[MATERIAL PROVIDED Boundary: Start]

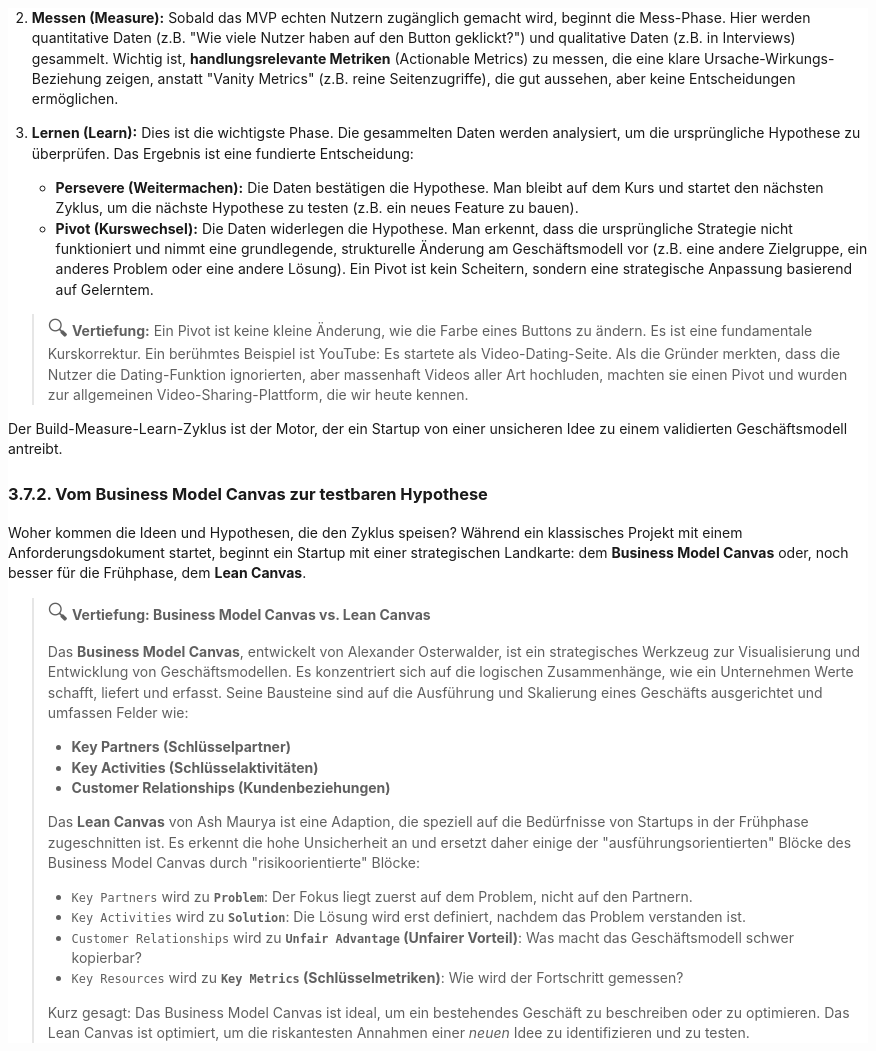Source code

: 2.  **Messen (Measure):** Sobald das MVP echten Nutzern zugänglich gemacht wird, beginnt die Mess-Phase. Hier werden quantitative Daten (z.B. "Wie viele Nutzer haben auf den Button geklickt?") und qualitative Daten (z.B. in Interviews) gesammelt. Wichtig ist, **handlungsrelevante Metriken** (Actionable Metrics) zu messen, die eine klare Ursache-Wirkungs-Beziehung zeigen, anstatt "Vanity Metrics" (z.B. reine Seitenzugriffe), die gut aussehen, aber keine Entscheidungen ermöglichen.

3.  **Lernen (Learn):** Dies ist die wichtigste Phase. Die gesammelten Daten werden analysiert, um die ursprüngliche Hypothese zu überprüfen. Das Ergebnis ist eine fundierte Entscheidung:
    *   **Persevere (Weitermachen):** Die Daten bestätigen die Hypothese. Man bleibt auf dem Kurs und startet den nächsten Zyklus, um die nächste Hypothese zu testen (z.B. ein neues Feature zu bauen).
    *   **Pivot (Kurswechsel):** Die Daten widerlegen die Hypothese. Man erkennt, dass die ursprüngliche Strategie nicht funktioniert und nimmt eine grundlegende, strukturelle Änderung am Geschäftsmodell vor (z.B. eine andere Zielgruppe, ein anderes Problem oder eine andere Lösung). Ein Pivot ist kein Scheitern, sondern eine strategische Anpassung basierend auf Gelerntem.

> <span style="font-size: 1.5em">:mag:</span> **Vertiefung:** Ein Pivot ist keine kleine Änderung, wie die Farbe eines Buttons zu ändern. Es ist eine fundamentale Kurskorrektur. Ein berühmtes Beispiel ist YouTube: Es startete als Video-Dating-Seite. Als die Gründer merkten, dass die Nutzer die Dating-Funktion ignorierten, aber massenhaft Videos aller Art hochluden, machten sie einen Pivot und wurden zur allgemeinen Video-Sharing-Plattform, die wir heute kennen.

Der Build-Measure-Learn-Zyklus ist der Motor, der ein Startup von einer unsicheren Idee zu einem validierten Geschäftsmodell antreibt.

### 3.7.2. Vom Business Model Canvas zur testbaren Hypothese

Woher kommen die Ideen und Hypothesen, die den Zyklus speisen? Während ein klassisches Projekt mit einem Anforderungsdokument startet, beginnt ein Startup mit einer strategischen Landkarte: dem **Business Model Canvas** oder, noch besser für die Frühphase, dem **Lean Canvas**.

> <span style="font-size: 1.5em">:mag:</span> **Vertiefung: Business Model Canvas vs. Lean Canvas**
>
> Das **Business Model Canvas**, entwickelt von Alexander Osterwalder, ist ein strategisches Werkzeug zur Visualisierung und Entwicklung von Geschäftsmodellen. Es konzentriert sich auf die logischen Zusammenhänge, wie ein Unternehmen Werte schafft, liefert und erfasst. Seine Bausteine sind auf die Ausführung und Skalierung eines Geschäfts ausgerichtet und umfassen Felder wie:
> - **Key Partners (Schlüsselpartner)**
> - **Key Activities (Schlüsselaktivitäten)**
> - **Customer Relationships (Kundenbeziehungen)**
>
> Das **Lean Canvas** von Ash Maurya ist eine Adaption, die speziell auf die Bedürfnisse von Startups in der Frühphase zugeschnitten ist. Es erkennt die hohe Unsicherheit an und ersetzt daher einige der "ausführungsorientierten" Blöcke des Business Model Canvas durch "risikoorientierte" Blöcke:
> - `Key Partners` wird zu **`Problem`**: Der Fokus liegt zuerst auf dem Problem, nicht auf den Partnern.
> - `Key Activities` wird zu **`Solution`**: Die Lösung wird erst definiert, nachdem das Problem verstanden ist.
> - `Customer Relationships` wird zu **`Unfair Advantage` (Unfairer Vorteil)**: Was macht das Geschäftsmodell schwer kopierbar?
> - `Key Resources` wird zu **`Key Metrics` (Schlüsselmetriken)**: Wie wird der Fortschritt gemessen?
>
> Kurz gesagt: Das Business Model Canvas ist ideal, um ein bestehendes Geschäft zu beschreiben oder zu optimieren. Das Lean Canvas ist optimiert, um die riskantesten Annahmen einer *neuen* Idee zu identifizieren und zu testen.

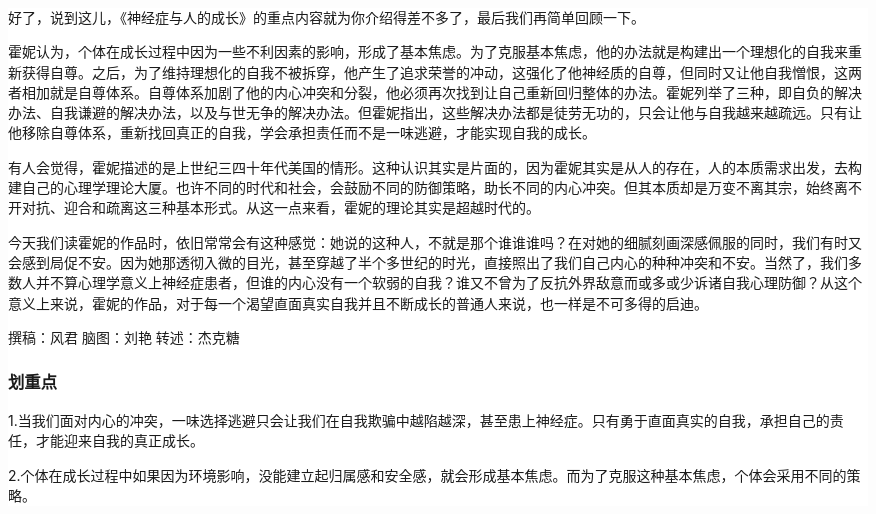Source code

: ###  



好了，说到这儿，《神经症与人的成长》的重点内容就为你介绍得差不多了，最后我们再简单回顾一下。

霍妮认为，个体在成长过程中因为一些不利因素的影响，形成了基本焦虑。为了克服基本焦虑，他的办法就是构建出一个理想化的自我来重新获得自尊。之后，为了维持理想化的自我不被拆穿，他产生了追求荣誉的冲动，这强化了他神经质的自尊，但同时又让他自我憎恨，这两者相加就是自尊体系。自尊体系加剧了他的内心冲突和分裂，他必须再次找到让自己重新回归整体的办法。霍妮列举了三种，即自负的解决办法、自我谦避的解决办法，以及与世无争的解决办法。但霍妮指出，这些解决办法都是徒劳无功的，只会让他与自我越来越疏远。只有让他移除自尊体系，重新找回真正的自我，学会承担责任而不是一味逃避，才能实现自我的成长。

有人会觉得，霍妮描述的是上世纪三四十年代美国的情形。这种认识其实是片面的，因为霍妮其实是从人的存在，人的本质需求出发，去构建自己的心理学理论大厦。也许不同的时代和社会，会鼓励不同的防御策略，助长不同的内心冲突。但其本质却是万变不离其宗，始终离不开对抗、迎合和疏离这三种基本形式。从这一点来看，霍妮的理论其实是超越时代的。

今天我们读霍妮的作品时，依旧常常会有这种感觉：她说的这种人，不就是那个谁谁谁吗？在对她的细腻刻画深感佩服的同时，我们有时又会感到局促不安。因为她那透彻入微的目光，甚至穿越了半个多世纪的时光，直接照出了我们自己内心的种种冲突和不安。当然了，我们多数人并不算心理学意义上神经症患者，但谁的内心没有一个软弱的自我？谁又不曾为了反抗外界敌意而或多或少诉诸自我心理防御？从这个意义上来说，霍妮的作品，对于每一个渴望直面真实自我并且不断成长的普通人来说，也一样是不可多得的启迪。

撰稿：风君
脑图：刘艳
转述：杰克糖

### 划重点

 1.当我们面对内心的冲突，一味选择逃避只会让我们在自我欺骗中越陷越深，甚至患上神经症。只有勇于直面真实的自我，承担自己的责任，才能迎来自我的真正成长。

 2.个体在成长过程中如果因为环境影响，没能建立起归属感和安全感，就会形成基本焦虑。而为了克服这种基本焦虑，个体会采用不同的策略。

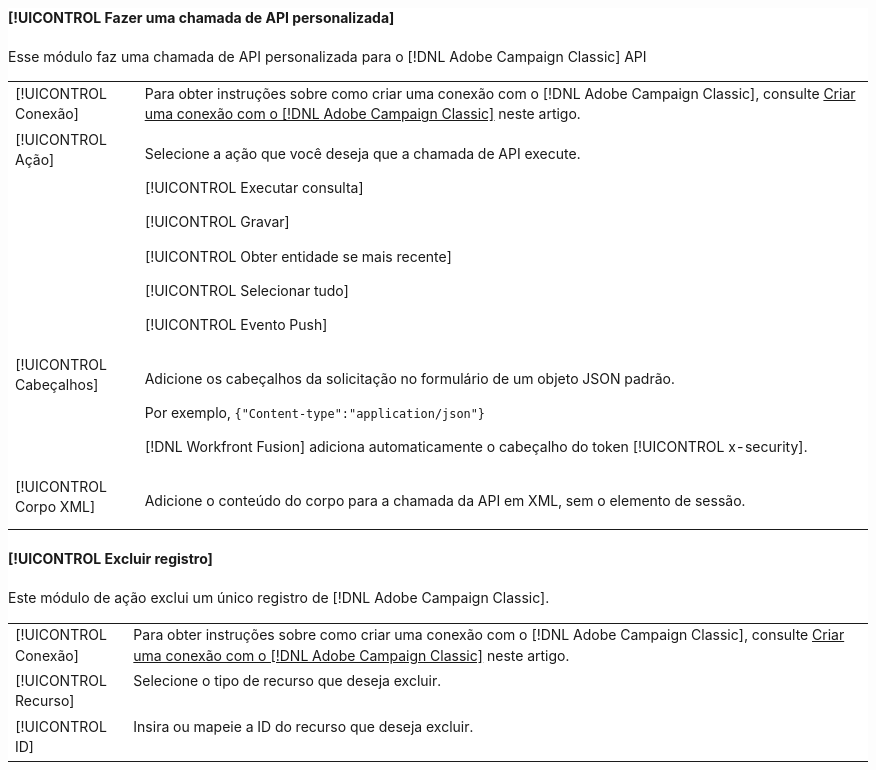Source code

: #### [!UICONTROL Fazer uma chamada de API personalizada]

Esse módulo faz uma chamada de API personalizada para o [!DNL Adobe Campaign Classic] API

<table style="table-layout:auto"> 
  <col/>
  <col/>
  <tbody>
    <tr>
      <td role="rowheader">[!UICONTROL Conexão]</td>
   <td>Para obter instruções sobre como criar uma conexão com o [!DNL Adobe Campaign Classic], consulte <a href="#connect-adobe-campaign-classic-to-adobe-workfront-fusion" class="MCXref xref" >Criar uma conexão com o [!DNL Adobe Campaign Classic]</a> neste artigo.</td> 
    </tr>
    <tr>
      <td role="rowheader">[!UICONTROL Ação]</td>
      <td><p>Selecione a ação que você deseja que a chamada de API execute.</p>
      <p>[!UICONTROL Executar consulta]</p>
      <p>[!UICONTROL Gravar]</p>
      <p>[!UICONTROL Obter entidade se mais recente]</p>
      <p>[!UICONTROL Selecionar tudo]</p>
      <p>[!UICONTROL Evento Push]</p>
    </td>
    </tr>
    <tr>
      <td role="rowheader">[!UICONTROL Cabeçalhos]</td>
      <td>
        <p>Adicione os cabeçalhos da solicitação no formulário de um objeto JSON padrão.</p>
        <p>Por exemplo, <code>{"Content-type":"application/json"}</code></p>
        <p>[!DNL Workfront Fusion] adiciona automaticamente o cabeçalho do token [!UICONTROL x-security].</p>
      </td>
    </tr>
    <tr>
      <td role="rowheader">[!UICONTROL Corpo XML]</td>
   <td> <p>Adicione o conteúdo do corpo para a chamada da API em XML, sem o elemento de sessão. </td>     </tr>
  </tbody>
</table>

#### [!UICONTROL Excluir registro]

Este módulo de ação exclui um único registro de [!DNL Adobe Campaign Classic].

<table style="table-layout:auto"> 
 <col> 
 <col> 
 <tbody> 
  <tr> 
   <td role="rowheader">[!UICONTROL Conexão]</td>
   <td>Para obter instruções sobre como criar uma conexão com o [!DNL Adobe Campaign Classic], consulte <a href="#connect-adobe-campaign-classic-to-adobe-workfront-fusion" class="MCXref xref" >Criar uma conexão com o [!DNL Adobe Campaign Classic]</a> neste artigo.</td> 
  </tr> 
  <tr> 
   <td role="rowheader">[!UICONTROL Recurso]</td> 
   <td>Selecione o tipo de recurso que deseja excluir.</td> 
  </tr> 
  <tr> 
   <td role="rowheader">[!UICONTROL ID]</td> 
   <td>Insira ou mapeie a ID do recurso que deseja excluir.</td> 
  </tr> 
 </tbody> 
</table>
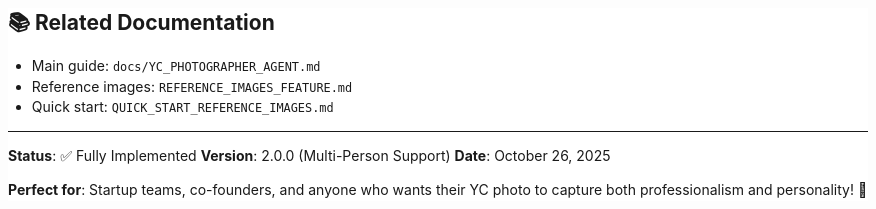 ## 📚 Related Documentation

- Main guide: `docs/YC_PHOTOGRAPHER_AGENT.md`
- Reference images: `REFERENCE_IMAGES_FEATURE.md`
- Quick start: `QUICK_START_REFERENCE_IMAGES.md`

---

**Status**: ✅ Fully Implemented
**Version**: 2.0.0 (Multi-Person Support)
**Date**: October 26, 2025

**Perfect for**: Startup teams, co-founders, and anyone who wants their YC photo to capture both professionalism and personality! 🚀

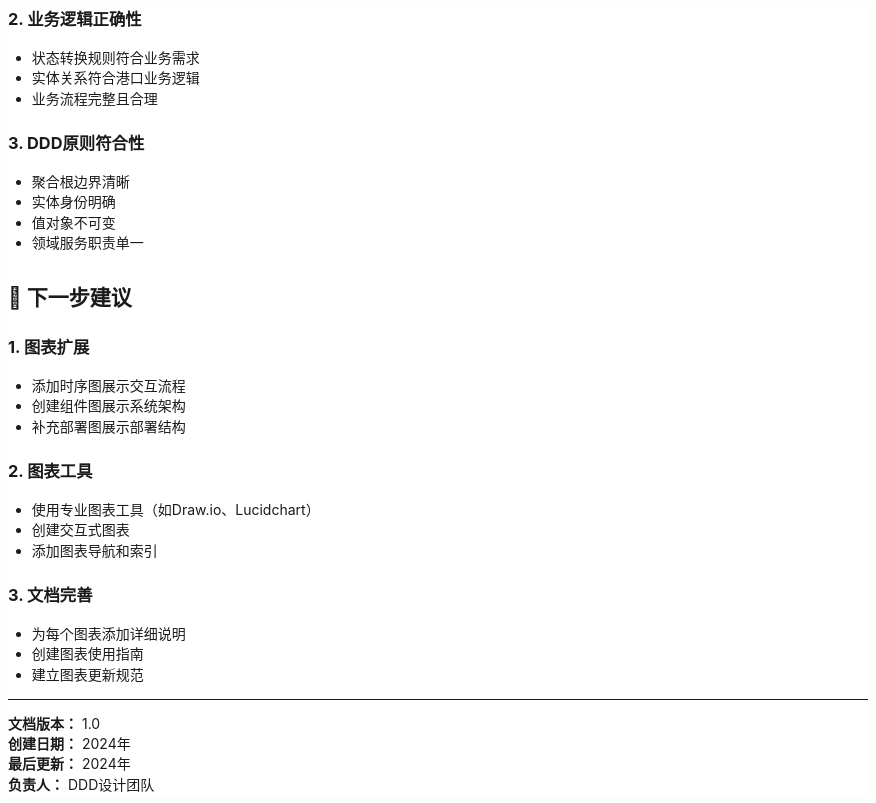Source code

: ### 2. 业务逻辑正确性
- 状态转换规则符合业务需求
- 实体关系符合港口业务逻辑
- 业务流程完整且合理

### 3. DDD原则符合性
- 聚合根边界清晰
- 实体身份明确
- 值对象不可变
- 领域服务职责单一

## 🚀 下一步建议

### 1. 图表扩展
- 添加时序图展示交互流程
- 创建组件图展示系统架构
- 补充部署图展示部署结构

### 2. 图表工具
- 使用专业图表工具（如Draw.io、Lucidchart）
- 创建交互式图表
- 添加图表导航和索引

### 3. 文档完善
- 为每个图表添加详细说明
- 创建图表使用指南
- 建立图表更新规范

---

**文档版本：** 1.0  
**创建日期：** 2024年  
**最后更新：** 2024年  
**负责人：** DDD设计团队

[MATERIAL PROVIDED Boundary: End]

**ABOUT THIS TASK**
Could you filter the entries above for lines holding the string "Vertiefung" and copy them?

**REPLY TO THE TASK**
> <span style="font-size: 1.5em">:mag:</span> **Vertiefung:** Ein Pivot ist keine kleine Änderung, wie die Farbe eines Buttons zu ändern. Es ist eine fundamentale Kurskorrektur. Ein berühmtes Beispiel ist YouTube: Es startete als Video-Dating-Seite. Als die Gründer merkten, dass die Nutzer die Dating-Funktion ignorierten, aber massenhaft Videos aller Art hochluden, machten sie einen Pivot und wurden zur allgemeinen Video-Sharing-Plattform, die wir heute kennen.
> <span style="font-size: 1.5em">:mag:</span> **Vertiefung: Business Model Canvas vs. Lean Canvas**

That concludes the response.